Binomial sum formula for $(n+1)^{n-1}$

Question

Has anybody seen a proof for $$ (n+1)^{n-1}=\frac{1}{2^n}\sum_{k=0}^n C_n^k(2k+1)^{k-1}(2(n-k)+1)^{n-k-1} ? $$ There are lots of reasons to think that this is true. In particular the formula holds for $n=0,1,2,3,4,5$.

Answer 1

A (not straight) proof.

Using Bürmann-Lagrange formula we expand the regular at $z=0$ solution $w(z)$ of the equation $w=ze^{aw^2}$ as the following series $$ w(z)=\sum_{n=0}^{\infty}\frac{a^n(2n+1)^{n-1}} {n!}z^{2n+1} $$ (see problem 26.07 in СБОРНИК ЗАДАЧ ПО ТЕОРИИ АНАЛИТИЧЕСКИХ ФУНКЦИЙ, Под редакцией М. А ЕВГРАФОВА (Russian), -- any other reference - for this particular expansion, not for Bürmann-Lagrange formula - will be greatly appreciated).

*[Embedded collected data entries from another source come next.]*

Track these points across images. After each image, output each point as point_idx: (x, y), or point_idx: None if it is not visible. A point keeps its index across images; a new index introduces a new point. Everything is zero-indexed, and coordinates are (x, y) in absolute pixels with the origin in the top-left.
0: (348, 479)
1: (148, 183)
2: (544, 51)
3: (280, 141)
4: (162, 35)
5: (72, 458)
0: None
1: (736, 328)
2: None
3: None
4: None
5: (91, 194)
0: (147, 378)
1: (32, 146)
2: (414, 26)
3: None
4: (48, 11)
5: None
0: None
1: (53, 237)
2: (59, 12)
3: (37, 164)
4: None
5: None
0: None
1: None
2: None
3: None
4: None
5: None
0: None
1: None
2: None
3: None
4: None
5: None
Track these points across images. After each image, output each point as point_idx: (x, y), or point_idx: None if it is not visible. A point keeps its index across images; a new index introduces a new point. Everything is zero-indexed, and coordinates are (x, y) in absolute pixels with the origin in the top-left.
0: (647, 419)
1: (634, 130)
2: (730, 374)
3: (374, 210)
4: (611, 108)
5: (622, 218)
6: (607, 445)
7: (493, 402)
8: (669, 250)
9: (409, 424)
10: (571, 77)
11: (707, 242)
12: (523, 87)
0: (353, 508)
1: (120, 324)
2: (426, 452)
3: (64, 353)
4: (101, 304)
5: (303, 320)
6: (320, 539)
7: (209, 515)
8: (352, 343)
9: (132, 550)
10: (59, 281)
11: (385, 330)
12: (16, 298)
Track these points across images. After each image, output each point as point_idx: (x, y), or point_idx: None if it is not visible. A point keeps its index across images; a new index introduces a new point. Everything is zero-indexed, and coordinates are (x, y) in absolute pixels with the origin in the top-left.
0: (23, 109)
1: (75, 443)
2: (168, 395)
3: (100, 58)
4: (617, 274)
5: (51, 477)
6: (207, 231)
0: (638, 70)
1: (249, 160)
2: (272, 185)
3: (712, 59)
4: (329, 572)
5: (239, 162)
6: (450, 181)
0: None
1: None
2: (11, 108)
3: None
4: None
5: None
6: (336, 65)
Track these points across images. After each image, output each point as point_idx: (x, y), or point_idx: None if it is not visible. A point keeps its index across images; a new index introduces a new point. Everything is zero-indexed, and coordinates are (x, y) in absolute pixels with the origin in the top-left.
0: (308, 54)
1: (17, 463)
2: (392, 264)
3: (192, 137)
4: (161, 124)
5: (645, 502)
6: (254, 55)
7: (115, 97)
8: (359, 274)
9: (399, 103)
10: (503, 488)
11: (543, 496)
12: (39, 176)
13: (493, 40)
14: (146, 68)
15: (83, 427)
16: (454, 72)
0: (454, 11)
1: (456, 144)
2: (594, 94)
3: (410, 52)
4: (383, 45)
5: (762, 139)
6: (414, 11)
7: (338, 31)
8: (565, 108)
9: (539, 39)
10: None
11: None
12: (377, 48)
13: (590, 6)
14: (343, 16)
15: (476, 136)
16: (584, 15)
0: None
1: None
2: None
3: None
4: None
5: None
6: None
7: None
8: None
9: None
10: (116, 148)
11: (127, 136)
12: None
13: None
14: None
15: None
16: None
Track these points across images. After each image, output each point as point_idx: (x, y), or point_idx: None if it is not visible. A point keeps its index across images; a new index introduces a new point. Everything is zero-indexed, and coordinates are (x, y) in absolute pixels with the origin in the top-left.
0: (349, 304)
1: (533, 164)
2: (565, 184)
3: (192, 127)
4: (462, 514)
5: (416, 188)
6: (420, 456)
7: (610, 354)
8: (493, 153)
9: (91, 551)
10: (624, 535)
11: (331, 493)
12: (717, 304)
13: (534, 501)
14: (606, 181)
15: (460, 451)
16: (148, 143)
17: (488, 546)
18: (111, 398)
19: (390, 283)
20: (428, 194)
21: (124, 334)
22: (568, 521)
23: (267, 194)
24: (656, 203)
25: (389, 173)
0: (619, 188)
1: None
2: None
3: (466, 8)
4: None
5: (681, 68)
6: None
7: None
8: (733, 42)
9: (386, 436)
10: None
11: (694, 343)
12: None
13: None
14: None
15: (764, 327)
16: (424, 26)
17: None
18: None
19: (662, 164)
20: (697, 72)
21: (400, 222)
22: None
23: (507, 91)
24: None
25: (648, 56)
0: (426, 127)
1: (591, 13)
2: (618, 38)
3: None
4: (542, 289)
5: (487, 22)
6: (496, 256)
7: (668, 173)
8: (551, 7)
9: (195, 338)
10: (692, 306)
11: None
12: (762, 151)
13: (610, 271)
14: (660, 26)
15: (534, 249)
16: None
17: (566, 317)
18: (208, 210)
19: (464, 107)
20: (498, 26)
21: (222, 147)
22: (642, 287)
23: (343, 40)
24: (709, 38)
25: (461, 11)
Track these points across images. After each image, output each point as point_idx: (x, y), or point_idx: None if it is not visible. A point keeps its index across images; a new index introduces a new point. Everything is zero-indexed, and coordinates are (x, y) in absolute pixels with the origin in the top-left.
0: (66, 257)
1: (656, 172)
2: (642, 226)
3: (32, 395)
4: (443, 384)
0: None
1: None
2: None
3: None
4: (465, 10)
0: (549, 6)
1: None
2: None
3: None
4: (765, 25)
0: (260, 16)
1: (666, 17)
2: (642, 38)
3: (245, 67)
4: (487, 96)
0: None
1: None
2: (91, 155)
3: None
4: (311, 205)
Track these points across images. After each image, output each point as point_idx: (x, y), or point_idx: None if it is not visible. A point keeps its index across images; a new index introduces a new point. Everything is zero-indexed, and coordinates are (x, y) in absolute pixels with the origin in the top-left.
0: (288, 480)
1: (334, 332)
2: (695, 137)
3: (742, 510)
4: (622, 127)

Using Cauchy formulas for the coefficients of the series products, we get from this expansion $$ w^2=\sum_{n=0}^{\infty}\frac{a^{n}} {n!}z^{2n+2} \sum_{k=0}^{n}C_n^k(2k+1)^{k-1}(2(n-k)+1)^{n-k-1}. $$ On the other hand, since $w^2=z^2e^{2aw^2}$, applying the expansion in the problem 26.06 (from the same problem-book), we get that $$ w^2=\sum_{n=0}^{\infty}\frac{a^{n}2^n(n+1)^{n-1}} {n!}z^{2n+2}. $$ Equating to each other the coefficients for $z^{2n+2}$ in both series we obtain the desired equality.

The first mentioned problem 26.07 is for any $m\geq1$ and states that the regular at $z=0$ solution $w(z)$ of the equation $w=ze^{aw^m}$ has the expansion $$ w(z)=\sum_{n=0}^{\infty}\frac{a^n(mn+1)^{n-1}} {n!}z^{mn+1} $$ (above we have used it only for the value $m=2$).

Based on the same two mentioned problems, the formula can be generalized for any $m\in\Bbb{N}$ as follows.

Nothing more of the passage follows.